CANVEY ISLAND, England (Reuters) - Britain’s anti-EU UKIP party on Thursday launched its campaign for a closely fought national vote on May 7, suggesting it would only make a “massive” breakthrough into British politics at the next election in five years’ time.
Delivered as a poll showed support tumbling to 9 percent, its lowest in more than a year, UKIP’s message was a volte face from last year when the party said it would cause “a political earthquake” and appears to be a recognition that Britain’s winner-takes-all, first-past-the-post electoral system will make it hard for it to convert its appeal into seats in parliament.
UKIP - the UK Independence Party - wants Britain to leave the EU and to curb immigration sharply. Even though it may not win a huge number of seats, it threatens Prime Minister David Cameron’s re-election chances by splitting the right-wing vote.

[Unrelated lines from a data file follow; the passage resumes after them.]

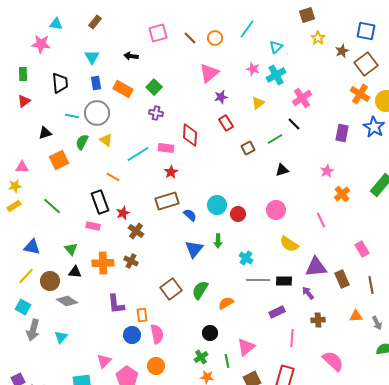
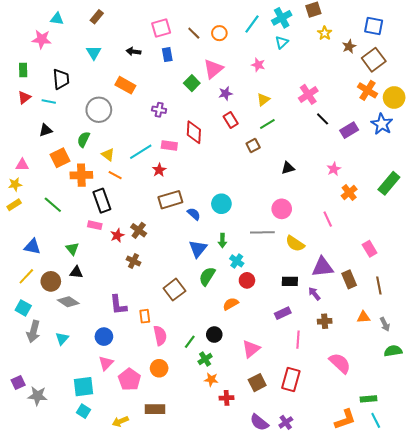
cyan cross: (276, 75) -> (282, 18), moved
blue rectangle: (96, 83) -> (167, 55), moved
green square: (154, 87) -> (192, 83), moved
cyan line: (72, 116) -> (49, 102), moved
black line: (294, 124) -> (323, 119), moved
purple rectangle: (342, 133) -> (349, 130), turned 48
green line: (275, 139) -> (267, 124), moved
yellow triangle: (106, 140) -> (108, 155), moved
red star: (171, 172) -> (159, 170), moved
red star: (123, 213) -> (117, 235), moved
red circle: (238, 214) -> (247, 280), moved
cyan cross: (246, 258) -> (237, 261), moved
orange cross: (103, 263) -> (81, 175), moved
gray line: (258, 280) -> (262, 232), moved
green semicircle: (200, 290) -> (207, 276), moved
blue circle: (132, 335) -> (104, 337), moved
green line: (227, 361) -> (190, 342), moved, turned 48

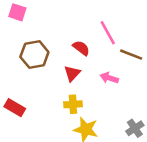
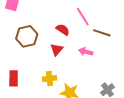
yellow cross: (73, 104) -> (50, 79), moved
red rectangle: (15, 108) -> (14, 78), turned 63

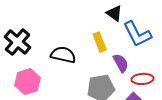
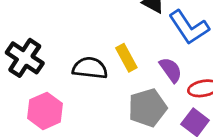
yellow rectangle: (100, 42) -> (126, 58), moved

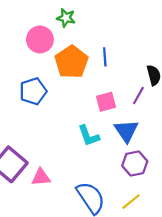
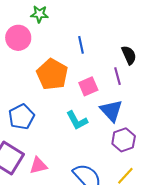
orange pentagon: (71, 62) -> (52, 74), moved
blue pentagon: (33, 91) -> (21, 117), moved
purple line: (138, 95) -> (118, 76), turned -36

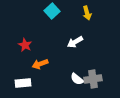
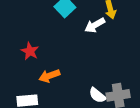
white arrow: (75, 42) -> (95, 25), moved

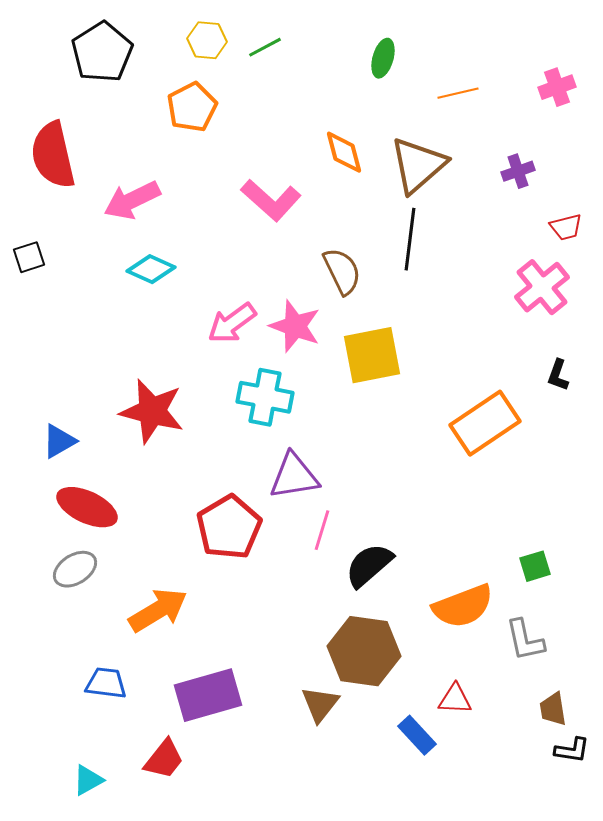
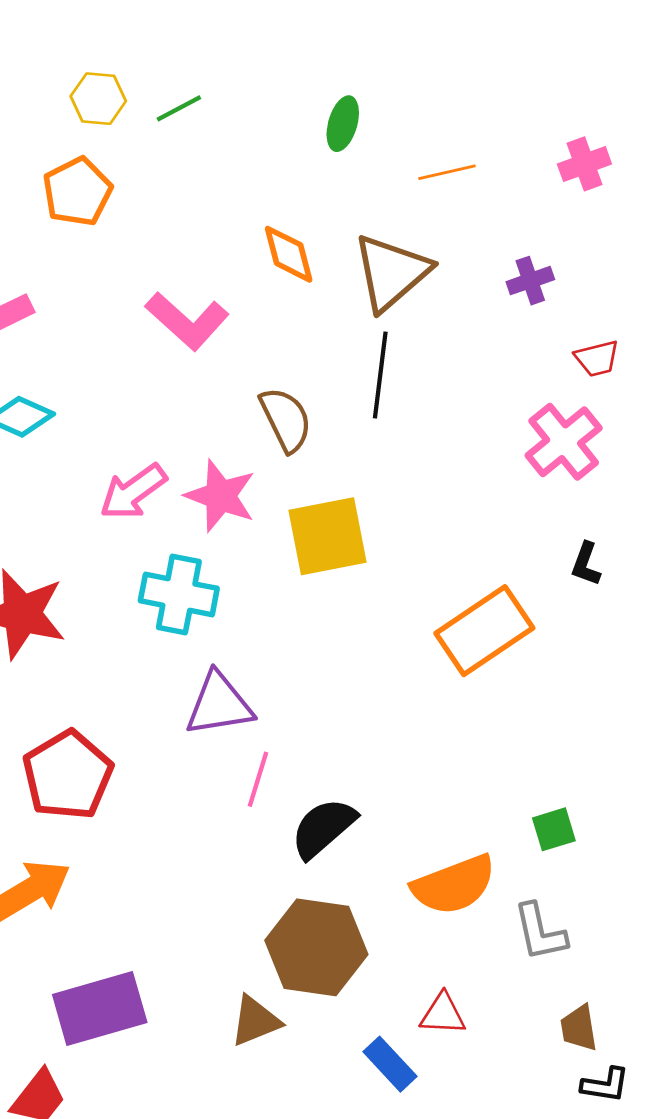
red pentagon: (229, 527) -> (68, 775), moved
brown triangle: (320, 704) -> (255, 1021), turned 30

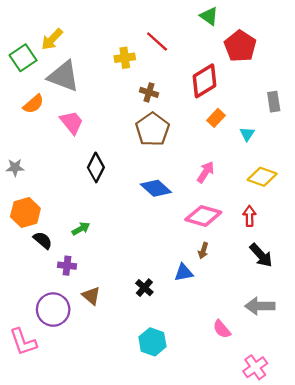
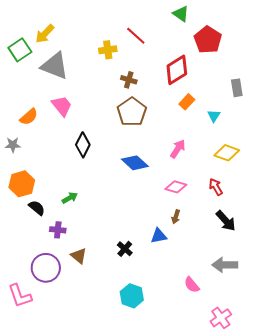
orange semicircle: (33, 104) -> (29, 117), moved
pink diamond: (203, 216) -> (176, 187), size x0.7
red arrow: (249, 216) -> (216, 187), turned -30

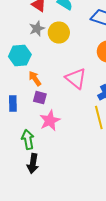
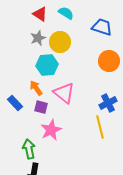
cyan hexagon: (20, 56) -> (47, 65), moved
pink triangle: (76, 79) -> (64, 93), moved
blue rectangle: (13, 104) -> (15, 103), moved, turned -42

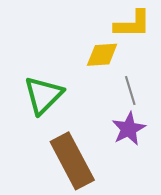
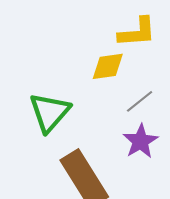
gray line: (130, 91) -> (140, 101), turned 72

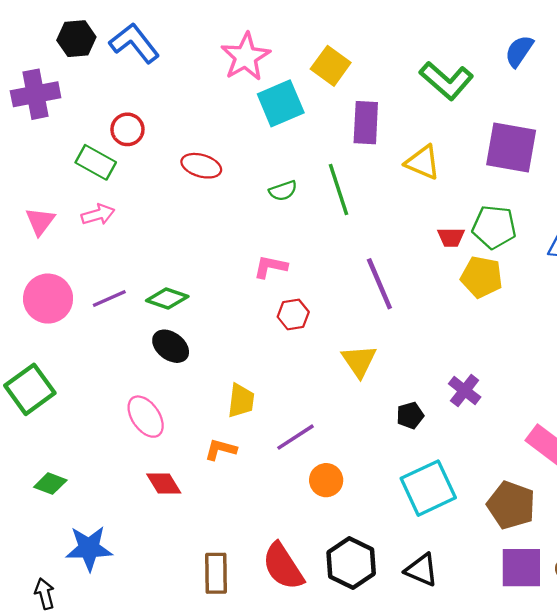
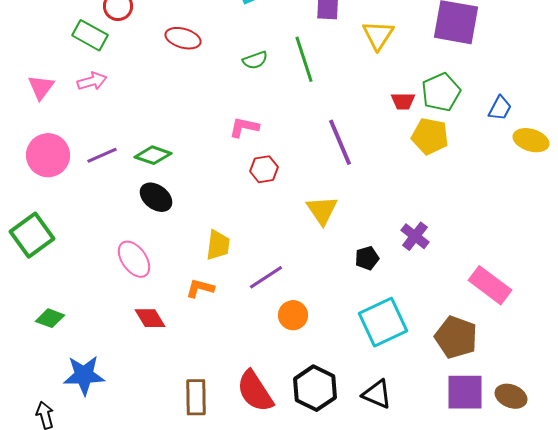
yellow triangle: (423, 162) -> (378, 35), turned 40
green pentagon: (494, 227) -> (441, 92), turned -30

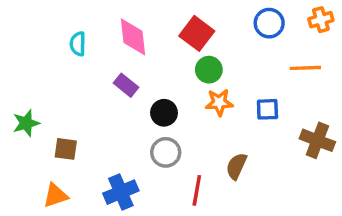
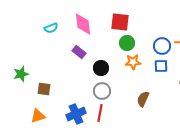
blue circle: (269, 23) -> (162, 46), moved
red square: (197, 33) -> (120, 22), turned -30
cyan semicircle: (78, 44) -> (51, 28), turned -112
red line: (197, 190) -> (100, 113), moved

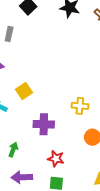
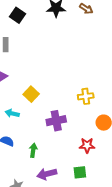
red star: (56, 159) -> (87, 145), moved

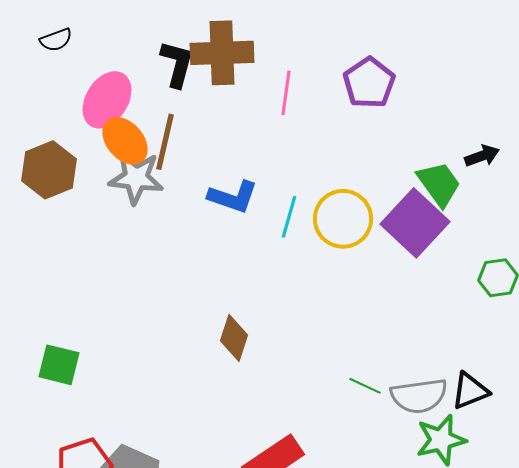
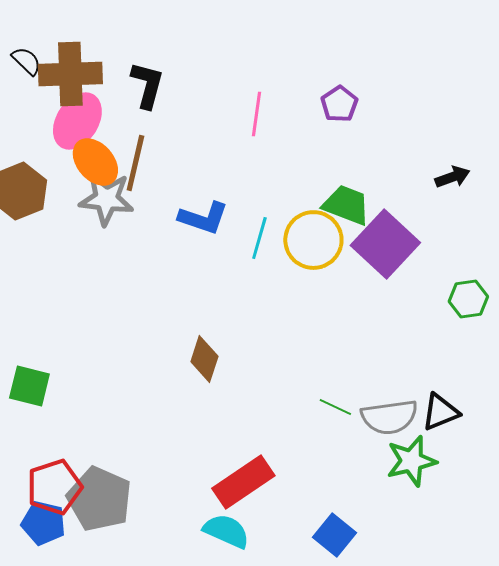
black semicircle: (56, 40) -> (26, 61), turned -116
brown cross: (222, 53) -> (70, 74), moved
purple pentagon: (369, 83) -> (339, 104), size x0.7
green trapezoid: (439, 184) -> (346, 205), moved, turned -33

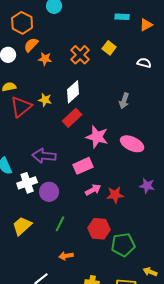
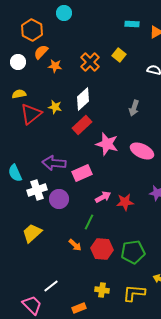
pink rectangle: (83, 166) -> (82, 173), moved
green line: (60, 224) -> (89, 222), moved
red hexagon: (99, 229) -> (102, 249), moved
orange arrow: (66, 256) -> (75, 245), moved, turned -128

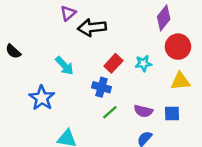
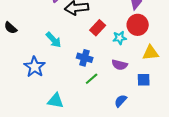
red circle: (178, 47) -> (138, 25), moved
red rectangle: (113, 63) -> (98, 28), moved
purple semicircle: (143, 111) -> (120, 65), moved

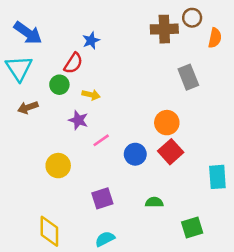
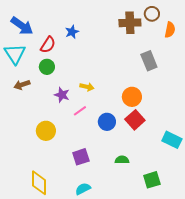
red semicircle: (73, 63) -> (48, 45), moved
yellow arrow: (91, 95) -> (87, 87), moved
cyan rectangle: (217, 177) -> (172, 140), turned -60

It has just two lawmakers in the 650-member lower house of parliament, but won European elections in Britain last May, has regularly been getting 15 percent in opinion polls, and has spoken of holding the balance of power after the election.
But at its campaign launch in a tiny cinema in a seaside town in southern England, UKIP’s leader Nigel Farage was coy about predicting how many seats his party would win, saying only that it would get “a good number” and more than the “two or three” he said pundits were forecasting.
Although “bullish” about the party’s electoral prospects, he played down expectations of a major breakthrough in three months’ time, suggesting that might come at Britain’s next national election in 2020.
“We’re not a party that views this general election as being our one big shot,” he told an audience of supporters on Canvey Island, part of a seat held by Cameron’s Conservative Party.
“We’re a party actually that views this general election as being the one that gets us good representation in parliament ahead of, perhaps in 2020, doing something on a really massive scale.”
In a blow to Farage, an Ipsos MORI poll on Thursday showed support for his party had slumped to its lowest level since November 2013.
With polls showing neither the Conservatives nor the main opposition Labour Party likely to win an overall majority, Farage said UKIP would not enter a coalition government with anyone but would consider a more informal deal to help prop up a minority government.
UKIP would only do such a deal with a party that gives Britons a referendum on whether to stay in the EU, he said. Only Cameron’s Conservatives have made such a pledge on the EU.
“If Mr Cameron is sincere in his desire to have a referendum, well we would want to make sure that it was held on the right terms,” said Farage.